━━ Text segment ━━

Enoplea (enopleans) is a class, which with the classes Secernentea and Chromadorea make up the phylum Nematoda in current taxonomy. The Enoplea are considered to be a more ancestral group than the Chromadorea, and researchers have referred to its members as the "ancestrally diverged nematodes", compared to the "more recently diverged nematodes" of Chromadorea.

Description
The Enoplea are distinguished from the Chromadorea by a number of characteristics. The enoplean esophagus is cylindrical or "bottle-shaped", compared to the bulbous chromadorean esophagus. Enopleans have pocket-like amphids, while chromadoreans have amphids shaped like slits, pores, coils, or spirals. An enoplean is smooth or marked with fine lines, while a chromadorean may have rings, projections, or setae. The enoplean excretory system is simple, sometimes made up of a single cell, while chromadoreans have more complex, tubular systems, sometimes with glands.

Taxonomy

Phylogenetic analysis of phylum Nematoda suggests three distinct basal clades, the dorylaims, enoplids and chromadorids. These represent Clades I, II and C+S of Blaxter (1998). Of these, the first two appear to have sister clade status, allowing resolution into two classes, Enoplea and Chromadorea, and division of the former into two subclasses corresponding to Clades I and II respectively, the Enoplia and Dorylaimia.

━━━
━━ Records shown ━━

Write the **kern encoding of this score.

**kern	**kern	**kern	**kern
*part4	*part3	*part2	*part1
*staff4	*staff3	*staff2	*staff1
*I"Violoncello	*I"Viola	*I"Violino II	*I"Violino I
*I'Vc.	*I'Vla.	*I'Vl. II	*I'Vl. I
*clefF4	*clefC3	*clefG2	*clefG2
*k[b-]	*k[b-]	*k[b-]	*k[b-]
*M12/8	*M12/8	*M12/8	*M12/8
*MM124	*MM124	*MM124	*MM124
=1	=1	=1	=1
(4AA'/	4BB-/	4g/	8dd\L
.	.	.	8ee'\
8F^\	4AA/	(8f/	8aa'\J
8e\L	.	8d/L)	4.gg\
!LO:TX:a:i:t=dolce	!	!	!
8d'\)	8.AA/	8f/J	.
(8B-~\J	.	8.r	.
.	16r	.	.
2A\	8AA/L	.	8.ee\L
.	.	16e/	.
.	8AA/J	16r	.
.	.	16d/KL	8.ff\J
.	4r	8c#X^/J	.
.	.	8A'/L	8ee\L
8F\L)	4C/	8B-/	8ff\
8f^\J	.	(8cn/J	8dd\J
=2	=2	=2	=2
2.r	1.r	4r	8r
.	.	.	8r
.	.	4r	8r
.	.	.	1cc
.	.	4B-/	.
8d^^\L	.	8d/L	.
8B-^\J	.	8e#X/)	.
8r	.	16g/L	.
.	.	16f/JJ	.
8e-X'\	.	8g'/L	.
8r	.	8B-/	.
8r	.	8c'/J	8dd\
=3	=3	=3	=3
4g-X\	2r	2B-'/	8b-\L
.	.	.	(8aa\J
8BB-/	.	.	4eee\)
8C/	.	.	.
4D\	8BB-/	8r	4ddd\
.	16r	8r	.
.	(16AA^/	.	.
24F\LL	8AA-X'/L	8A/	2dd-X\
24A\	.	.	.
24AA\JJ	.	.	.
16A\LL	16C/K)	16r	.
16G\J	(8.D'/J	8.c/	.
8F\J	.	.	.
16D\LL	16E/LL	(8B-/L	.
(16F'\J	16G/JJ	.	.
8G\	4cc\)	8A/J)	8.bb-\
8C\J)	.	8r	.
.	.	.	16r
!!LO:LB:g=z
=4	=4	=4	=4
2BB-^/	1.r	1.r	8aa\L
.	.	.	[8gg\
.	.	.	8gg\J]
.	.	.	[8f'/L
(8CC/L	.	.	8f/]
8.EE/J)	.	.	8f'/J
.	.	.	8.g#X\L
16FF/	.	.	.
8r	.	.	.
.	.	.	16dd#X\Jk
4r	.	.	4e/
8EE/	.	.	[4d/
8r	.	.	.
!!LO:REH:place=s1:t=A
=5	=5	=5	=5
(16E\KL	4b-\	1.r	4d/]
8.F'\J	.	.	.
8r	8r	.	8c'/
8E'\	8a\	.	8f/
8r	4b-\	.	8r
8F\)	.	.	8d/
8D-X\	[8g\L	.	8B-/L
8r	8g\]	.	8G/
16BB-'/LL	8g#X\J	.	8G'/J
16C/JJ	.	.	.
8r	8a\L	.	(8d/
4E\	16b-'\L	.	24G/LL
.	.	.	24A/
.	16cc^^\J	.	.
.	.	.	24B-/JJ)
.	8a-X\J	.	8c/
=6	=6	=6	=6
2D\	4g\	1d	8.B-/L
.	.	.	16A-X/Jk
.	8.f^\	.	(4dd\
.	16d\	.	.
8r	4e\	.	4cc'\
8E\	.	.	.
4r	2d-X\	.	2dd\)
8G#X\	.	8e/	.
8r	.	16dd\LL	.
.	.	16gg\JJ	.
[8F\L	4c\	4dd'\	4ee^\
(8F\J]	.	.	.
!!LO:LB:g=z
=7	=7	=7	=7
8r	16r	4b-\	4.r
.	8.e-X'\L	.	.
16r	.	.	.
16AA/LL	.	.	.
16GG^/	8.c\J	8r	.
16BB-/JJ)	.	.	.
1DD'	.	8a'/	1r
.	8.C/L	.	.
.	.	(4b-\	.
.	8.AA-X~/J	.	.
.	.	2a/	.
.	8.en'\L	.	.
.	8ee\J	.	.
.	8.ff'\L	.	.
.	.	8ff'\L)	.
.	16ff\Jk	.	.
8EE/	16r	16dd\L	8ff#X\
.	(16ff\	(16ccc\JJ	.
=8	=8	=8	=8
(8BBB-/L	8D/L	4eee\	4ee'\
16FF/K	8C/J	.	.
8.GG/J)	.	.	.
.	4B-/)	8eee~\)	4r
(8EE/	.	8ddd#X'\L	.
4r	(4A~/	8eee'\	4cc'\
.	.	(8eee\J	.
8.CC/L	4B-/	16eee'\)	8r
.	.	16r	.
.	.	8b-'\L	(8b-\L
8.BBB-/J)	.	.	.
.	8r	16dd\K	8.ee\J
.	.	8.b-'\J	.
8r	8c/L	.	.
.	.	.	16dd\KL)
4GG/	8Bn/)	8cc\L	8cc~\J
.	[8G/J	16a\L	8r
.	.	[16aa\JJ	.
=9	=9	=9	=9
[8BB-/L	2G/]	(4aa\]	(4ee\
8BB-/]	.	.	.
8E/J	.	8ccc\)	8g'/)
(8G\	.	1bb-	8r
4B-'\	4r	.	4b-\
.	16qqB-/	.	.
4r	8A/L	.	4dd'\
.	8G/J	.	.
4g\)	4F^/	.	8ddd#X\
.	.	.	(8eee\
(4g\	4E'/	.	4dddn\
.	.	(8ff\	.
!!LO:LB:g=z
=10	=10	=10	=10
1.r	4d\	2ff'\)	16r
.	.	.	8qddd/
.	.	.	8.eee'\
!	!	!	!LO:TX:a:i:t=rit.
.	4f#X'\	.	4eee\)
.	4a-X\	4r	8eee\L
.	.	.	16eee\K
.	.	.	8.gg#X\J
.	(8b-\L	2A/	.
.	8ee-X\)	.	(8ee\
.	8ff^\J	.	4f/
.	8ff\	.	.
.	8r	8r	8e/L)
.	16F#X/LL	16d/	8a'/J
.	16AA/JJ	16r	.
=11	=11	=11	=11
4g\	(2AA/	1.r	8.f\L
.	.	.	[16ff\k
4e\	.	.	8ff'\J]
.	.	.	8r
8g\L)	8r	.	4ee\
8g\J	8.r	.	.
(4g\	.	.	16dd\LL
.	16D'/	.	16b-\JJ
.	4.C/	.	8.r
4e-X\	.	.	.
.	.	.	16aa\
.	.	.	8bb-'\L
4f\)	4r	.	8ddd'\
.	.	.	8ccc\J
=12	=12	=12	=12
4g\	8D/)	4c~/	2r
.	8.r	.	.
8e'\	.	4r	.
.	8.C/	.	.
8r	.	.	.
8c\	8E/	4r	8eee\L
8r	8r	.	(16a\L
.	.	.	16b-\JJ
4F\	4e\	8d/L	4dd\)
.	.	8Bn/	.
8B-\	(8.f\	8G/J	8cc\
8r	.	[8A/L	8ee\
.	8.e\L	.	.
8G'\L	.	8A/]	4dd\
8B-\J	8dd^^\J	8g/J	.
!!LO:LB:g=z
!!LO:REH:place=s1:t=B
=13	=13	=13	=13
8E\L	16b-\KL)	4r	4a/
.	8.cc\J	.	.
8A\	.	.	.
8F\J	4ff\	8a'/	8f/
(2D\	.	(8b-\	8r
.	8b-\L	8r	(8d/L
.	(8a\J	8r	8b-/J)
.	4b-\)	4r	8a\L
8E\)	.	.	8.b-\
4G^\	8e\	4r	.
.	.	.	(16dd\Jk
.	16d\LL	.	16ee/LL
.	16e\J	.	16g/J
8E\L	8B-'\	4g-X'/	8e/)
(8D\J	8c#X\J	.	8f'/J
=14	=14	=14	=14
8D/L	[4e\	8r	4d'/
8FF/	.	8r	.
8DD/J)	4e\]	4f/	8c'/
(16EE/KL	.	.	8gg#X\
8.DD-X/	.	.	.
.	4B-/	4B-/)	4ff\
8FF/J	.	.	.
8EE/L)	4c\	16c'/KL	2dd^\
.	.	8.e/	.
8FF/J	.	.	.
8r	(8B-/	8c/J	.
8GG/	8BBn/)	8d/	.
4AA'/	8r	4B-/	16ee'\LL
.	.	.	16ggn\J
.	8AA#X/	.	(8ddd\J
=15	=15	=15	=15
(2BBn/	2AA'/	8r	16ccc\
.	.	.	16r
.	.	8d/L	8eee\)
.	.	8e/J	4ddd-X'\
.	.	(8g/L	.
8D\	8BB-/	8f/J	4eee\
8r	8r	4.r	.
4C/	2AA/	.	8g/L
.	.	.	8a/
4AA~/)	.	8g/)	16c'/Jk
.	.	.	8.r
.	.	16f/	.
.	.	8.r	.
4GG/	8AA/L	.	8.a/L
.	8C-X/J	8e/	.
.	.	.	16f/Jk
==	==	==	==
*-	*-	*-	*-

━━━

Questions
[1] List every shape that the Enoplea text gives for chromadorean amphids.
[2] Rewrite the paragraph of the Enoplea text that begins "The Enoplea are distinguished from the Chromadorea" as a bulleted list of the differences it gives.
[3] According to the Enoplea text, which two subclasses is the class Enoplea divided into?

Results of the exercise
[1]
- slits
- pores
- coils
- spirals

[2]
- Esophagus: cylindrical or "bottle-shaped" in enopleans; bulbous in chromadoreans.
- Amphids: pocket-like in enopleans; shaped like slits, pores, coils, or spirals in chromadoreans.
- Body surface: smooth or marked with fine lines in enopleans; may have rings, projections, or setae in chromadoreans.
- Excretory system: simple, sometimes a single cell, in enopleans; more complex and tubular, sometimes with glands, in chromadoreans.

[3] Enoplia and Dorylaimia.